Most of it, though, seemed to me to go in an endless loop: God hates gays because gays are bad, so God hates gays, so we hate gays. I kept thinking, "There's something else, though!" Knowing that the same Bible cited to condemn gays could have been used to advocate for the extermination of people who blasphemed (Leviticus 24:16: "One who blasphemes the name of the LORD shall be put to death; the whole congregation shall stone the blasphemer"), I kept trying to figure out exactly why LGBT folks were so particularly targeted.

Of course, one reason for being targeted might have been that LGBT people were, sometimes effectively, advancing equality and understanding, and blasphemers weren't. But I kept looking for something deeper.

And then I finally read a book that really helped me understand. James Dobson, who made a fortune and a name by founding Focus on the Family, first came to prominence by writing the book Dare to Discipline: A Psychologist Offers Urgent Advice to Parents and Teachers in 1970. This book is still widely read; indeed, much of it is sound advice about setting limits for kids. But here is the passage that made me sit up straight in my chair and blink slowly:

The issue of respect can be a useful tool in knowing when to punish and how excited [a parent] should get about a given behavior. First, the parent should decide whether an undesirable behavior represents a direct challenge of his authority -- to his [sic] position as the father or the mother. Punishment should depend on that evaluation ... In my opinions, spankings should be reserved for the moment a child expresses a defiant "I will not" or "You shut up!" When a youngster tries this kind of stiff-knecked rebellion, you had better take it out of him, and pain is a marvelous purifier.

Dobson then went on to describe his own mother's behavior when he sassed her (this section is removed from later editions of the book but there in the original years): "I learned very early that if I was going to launch a flippant attack on her, I had better be standing ten or twelve feet away. This distance was necessary to avoid being hit with whatever she could get in her hands. On one occasion she cracked me with a shoe, at other times she used a handy belt."

_Data excerpts_:
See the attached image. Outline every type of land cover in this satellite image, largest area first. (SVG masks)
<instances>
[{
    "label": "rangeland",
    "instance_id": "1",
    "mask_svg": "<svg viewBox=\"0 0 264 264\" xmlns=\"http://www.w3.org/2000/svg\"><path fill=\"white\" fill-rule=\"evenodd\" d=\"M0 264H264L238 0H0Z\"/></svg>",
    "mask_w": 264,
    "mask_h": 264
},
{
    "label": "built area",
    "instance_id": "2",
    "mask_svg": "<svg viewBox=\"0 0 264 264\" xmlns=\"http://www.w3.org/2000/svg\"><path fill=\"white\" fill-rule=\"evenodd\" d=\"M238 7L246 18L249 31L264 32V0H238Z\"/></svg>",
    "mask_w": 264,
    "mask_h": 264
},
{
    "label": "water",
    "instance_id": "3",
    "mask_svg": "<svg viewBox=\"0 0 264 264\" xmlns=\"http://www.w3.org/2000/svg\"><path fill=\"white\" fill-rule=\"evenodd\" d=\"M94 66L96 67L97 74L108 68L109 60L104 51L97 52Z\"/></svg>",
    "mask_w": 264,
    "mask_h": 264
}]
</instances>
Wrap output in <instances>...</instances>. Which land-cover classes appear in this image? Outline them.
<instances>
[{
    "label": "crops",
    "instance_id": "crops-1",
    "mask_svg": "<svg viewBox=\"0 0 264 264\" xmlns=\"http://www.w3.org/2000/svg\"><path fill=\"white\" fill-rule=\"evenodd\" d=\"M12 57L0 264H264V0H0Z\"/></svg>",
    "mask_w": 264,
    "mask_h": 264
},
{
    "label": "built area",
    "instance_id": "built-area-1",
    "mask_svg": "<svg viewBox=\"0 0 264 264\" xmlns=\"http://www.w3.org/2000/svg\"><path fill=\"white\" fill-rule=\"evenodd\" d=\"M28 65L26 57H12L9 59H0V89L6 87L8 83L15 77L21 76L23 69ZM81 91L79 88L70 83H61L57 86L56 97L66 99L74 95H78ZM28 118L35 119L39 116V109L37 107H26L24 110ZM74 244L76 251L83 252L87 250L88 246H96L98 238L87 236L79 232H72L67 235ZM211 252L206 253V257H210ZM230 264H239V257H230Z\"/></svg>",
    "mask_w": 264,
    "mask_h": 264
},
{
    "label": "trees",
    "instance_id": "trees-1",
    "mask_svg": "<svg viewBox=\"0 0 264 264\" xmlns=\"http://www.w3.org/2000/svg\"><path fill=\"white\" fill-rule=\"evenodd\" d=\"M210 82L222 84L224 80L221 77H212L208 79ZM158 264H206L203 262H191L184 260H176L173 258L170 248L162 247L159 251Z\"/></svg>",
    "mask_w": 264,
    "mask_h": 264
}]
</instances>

_Tasks to perform_:
A. Print the part of the essay on Dare to Discipline from "Most of it, though, seemed" up to and including "so particularly targeted.".
B. List every passage in the essay on Dare to Discipline that is enclosed in double quotation marks.
C. Go on with the essay on Dare to Discipline from its final sentence.

_Exercise results_:
A.
Most of it, though, seemed to me to go in an endless loop: God hates gays because gays are bad, so God hates gays, so we hate gays. I kept thinking, "There's something else, though!" Knowing that the same Bible cited to condemn gays could have been used to advocate for the extermination of people who blasphemed (Leviticus 24:16: "One who blasphemes the name of the LORD shall be put to death; the whole congregation shall stone the blasphemer"), I kept trying to figure out exactly why LGBT folks were so particularly targeted.

B.
1. "There's something else, though!"
2. "One who blasphemes the name of the LORD shall be put to death; the whole congregation shall stone the blasphemer"
3. "I will not"
4. "You shut up!"
5. "I learned very early that if I was going to launch a flippant attack on her, I had better be standing ten or twelve feet away. This distance was necessary to avoid being hit with whatever she could get in her hands. On one occasion she cracked me with a shoe, at other times she used a handy belt."

C.
He then describes a particularly painful thrashing and writes that "from that day forward I cautiously retreated a few steps before popping off."

With no sense of irony, he begins the paragraph after describing his mother's violent attacks with this: "Respect is unsuccessful as a unilateral affair; it must operate on a two-way street. A mother cannot require her child to treat her with dignity if she will not do the same for him."

Oh! The religious educator in me, the one who had studied faith development of children, suddenly realized that for Mr. Dobson, the term "respect" and the term "fear" were one and the same. The key was obedience, doing what authorities told you to do! And that's what LGBT people were refusing to do.

Suddenly it became very clear to me: The people who are so upset by the mere existence of LGBT people are those who do not want anyone to upset the system of obedience to male authority. Now, one could say that Dobson's views are biblical: Leviticus 20:9 says, "Anyone who dishonors their father or mother must be put to death." He could claim that his mother let him off easily!

I'm curious about reader reactions to this assessment. Do others agree or have different readings? For those who were in and then left fundamentalist religions, I always appreciate your viewpoints!

(End note: I can't write about this time without gratefully remembering some of my amazing teachers: Suzanne Pharr, Donna RedWing, Scot Nakagawa, Chip Berlet, Jean Hardesty, and Mel White, just to name the tip of the iceberg.)